Release Date: May 6, 2014
Publisher: First Second
Age Group: Young Adult
Buy: Amazon / Barnes & Noble / IndieBound
Andre Roussimoff is known as both the lovable giant in The Princess Bride and a heroic pro-wrestling figure. He was a normal guy who'd been dealt an extraordinary hand in life. At his peak, he weighed 500 pounds and stood nearly seven and a half feet tall. But the huge stature that made his fame also signed his death warrant.
Box Brown brings his great talents as a cartoonist and biographer to this phenomenal new graphic novel. Drawing from historical records about Andre's life as well as a wealth of anecdotes from his colleagues in the wrestling world, including Hulk Hogan, and his film co-stars (Billy Crystal, Robin Wright, Mandy Patinkin, etc), Brown has created in Andre the Giant, the first substantive biography of one of the twentieth century's most recognizable figures.

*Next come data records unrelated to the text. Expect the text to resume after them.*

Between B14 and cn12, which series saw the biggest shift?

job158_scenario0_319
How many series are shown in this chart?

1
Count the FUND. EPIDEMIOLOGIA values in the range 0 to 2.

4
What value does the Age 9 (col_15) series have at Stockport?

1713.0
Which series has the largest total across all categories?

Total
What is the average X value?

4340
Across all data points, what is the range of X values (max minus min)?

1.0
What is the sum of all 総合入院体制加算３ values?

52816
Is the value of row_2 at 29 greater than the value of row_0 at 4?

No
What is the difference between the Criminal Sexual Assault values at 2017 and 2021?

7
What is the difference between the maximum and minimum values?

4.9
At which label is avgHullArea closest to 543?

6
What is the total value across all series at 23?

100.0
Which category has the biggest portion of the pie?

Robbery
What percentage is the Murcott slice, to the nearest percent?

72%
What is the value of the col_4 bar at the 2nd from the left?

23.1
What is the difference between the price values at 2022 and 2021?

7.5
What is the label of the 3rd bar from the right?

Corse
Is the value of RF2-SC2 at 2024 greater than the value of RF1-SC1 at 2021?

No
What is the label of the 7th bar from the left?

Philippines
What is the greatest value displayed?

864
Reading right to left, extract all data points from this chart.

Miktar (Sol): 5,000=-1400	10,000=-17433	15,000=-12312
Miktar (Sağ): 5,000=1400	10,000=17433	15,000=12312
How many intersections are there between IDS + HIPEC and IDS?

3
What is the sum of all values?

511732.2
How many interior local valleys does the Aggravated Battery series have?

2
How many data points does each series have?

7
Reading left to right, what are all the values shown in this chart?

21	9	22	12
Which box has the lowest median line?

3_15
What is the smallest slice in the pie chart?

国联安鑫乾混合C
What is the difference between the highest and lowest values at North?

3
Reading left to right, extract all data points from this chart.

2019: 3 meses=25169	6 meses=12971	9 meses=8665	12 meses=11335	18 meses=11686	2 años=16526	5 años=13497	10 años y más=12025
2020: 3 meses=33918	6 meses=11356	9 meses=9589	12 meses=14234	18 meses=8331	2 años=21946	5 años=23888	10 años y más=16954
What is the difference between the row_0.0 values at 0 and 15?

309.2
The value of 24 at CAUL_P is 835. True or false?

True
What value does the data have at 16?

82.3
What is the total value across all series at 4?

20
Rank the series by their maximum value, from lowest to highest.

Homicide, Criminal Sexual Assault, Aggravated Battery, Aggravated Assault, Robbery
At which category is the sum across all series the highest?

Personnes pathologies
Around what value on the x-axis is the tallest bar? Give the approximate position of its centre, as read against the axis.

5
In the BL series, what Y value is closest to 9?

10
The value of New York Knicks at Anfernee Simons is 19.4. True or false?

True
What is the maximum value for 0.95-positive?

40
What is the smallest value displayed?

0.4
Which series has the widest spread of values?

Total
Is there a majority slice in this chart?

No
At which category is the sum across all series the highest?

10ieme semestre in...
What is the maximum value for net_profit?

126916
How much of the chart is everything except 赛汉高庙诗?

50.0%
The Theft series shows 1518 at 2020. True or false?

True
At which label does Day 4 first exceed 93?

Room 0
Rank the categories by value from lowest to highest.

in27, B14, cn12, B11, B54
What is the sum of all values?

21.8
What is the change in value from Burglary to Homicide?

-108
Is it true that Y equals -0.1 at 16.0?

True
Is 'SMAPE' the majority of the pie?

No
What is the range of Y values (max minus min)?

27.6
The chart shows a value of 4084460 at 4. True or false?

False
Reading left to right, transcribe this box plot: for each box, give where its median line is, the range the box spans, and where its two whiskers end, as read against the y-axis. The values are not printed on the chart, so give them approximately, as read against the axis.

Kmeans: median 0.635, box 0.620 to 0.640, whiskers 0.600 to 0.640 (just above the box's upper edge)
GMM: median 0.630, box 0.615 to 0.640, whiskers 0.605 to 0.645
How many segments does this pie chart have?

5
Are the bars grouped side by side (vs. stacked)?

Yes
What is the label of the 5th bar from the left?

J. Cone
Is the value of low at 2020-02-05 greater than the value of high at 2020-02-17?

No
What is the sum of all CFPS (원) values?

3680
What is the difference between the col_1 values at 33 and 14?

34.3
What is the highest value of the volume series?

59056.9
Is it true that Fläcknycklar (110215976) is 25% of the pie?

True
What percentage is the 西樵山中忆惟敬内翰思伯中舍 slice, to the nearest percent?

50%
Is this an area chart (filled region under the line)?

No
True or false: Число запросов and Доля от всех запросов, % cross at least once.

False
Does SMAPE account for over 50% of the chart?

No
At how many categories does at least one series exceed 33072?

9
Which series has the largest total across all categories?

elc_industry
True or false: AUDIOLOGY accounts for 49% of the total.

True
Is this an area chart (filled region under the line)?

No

Look, when someone writes a graphic novel biography of Andre The Giant, I have no choice but to read it. Call it fate or destiny or nerd cred, but it had to be done. And thank goodness, because Andre the Giant: Life and Legend by Box Brown was a trip worth taking.
Even though I grew up with this gargantuan man in my pop culture lexicon, I still know next to nothing about him except that 1- he wore that one-arm outfit for wrestling that caused my husband & I to refer to all shirts/dresses with one arm as "Andre The Giants," 2- he's hilarious and adorable in the 1987 classic The Princess Bride, and 3- he has a posse. I can imagine it's pretty much the same for many others of my generation, and I expect it's even worse for anyone younger than me. He really is a mythical figure for anyone born after his death in 1993.
The novel is touted as a biography, and it certainly is, but it's more of a series of stories told in a linear timeline than a traditional biography. Box Brown's note at the beginning explains where the stories came from and why they can be taken with a grain of salt. The drama of wrestling is also explained very well in the author's note, so I wouldn't skip it. The world of entertainment wrestling has changed so much from the old days, and even though I knew some of these terms by hanging out with wrestling fans, there's even more to the world that never occurred to me. It only makes Andre's story more interesting. You can tell Brown is a true wrestling fan; his meticulous words clearly show that.
The graphic novel format is the perfect way to go to tell these stories. It's one thing to hear Hulk Hogan talk about their "rivalry" or read Billy Crystal's account of a passed out Andre. It's definitely better to get the visual version, especially for moments like these where there were no cameras rolling. My favorite panels were of Andre and Terry Funk watching The Princess Bride together and Andre's guffaw at his own "anybody want a peanut?" rhyme. It adds a level of humanity to this icon in a way little else can. I just love that.
Brown does a great job of showing you exactly what you need to see without showing you too many details. It's simple, but it works here. The stories speak for themselves, and the art is here to enhance that. This is best displayed during the illustrated fights, in which the artwork and Brown’s fight commentary go hand in hand. Brown takes you on a journey through every side of Andre-- the good, the bad, the occasionally drunk, and the uncomfortably cramped. I especially liked the full page panels that explained acromegaly, which was why Andre was The Giant. Within these pages, no panel is wasted.
This is a great book for anyone who's ever heard of Andre Roussimoff, the Eighth Wonder of the World. Alternately poignant and fun, angry and silly, Andre the Giant: Life and Legend lives up to its name and its subject matter. You should read it, boss.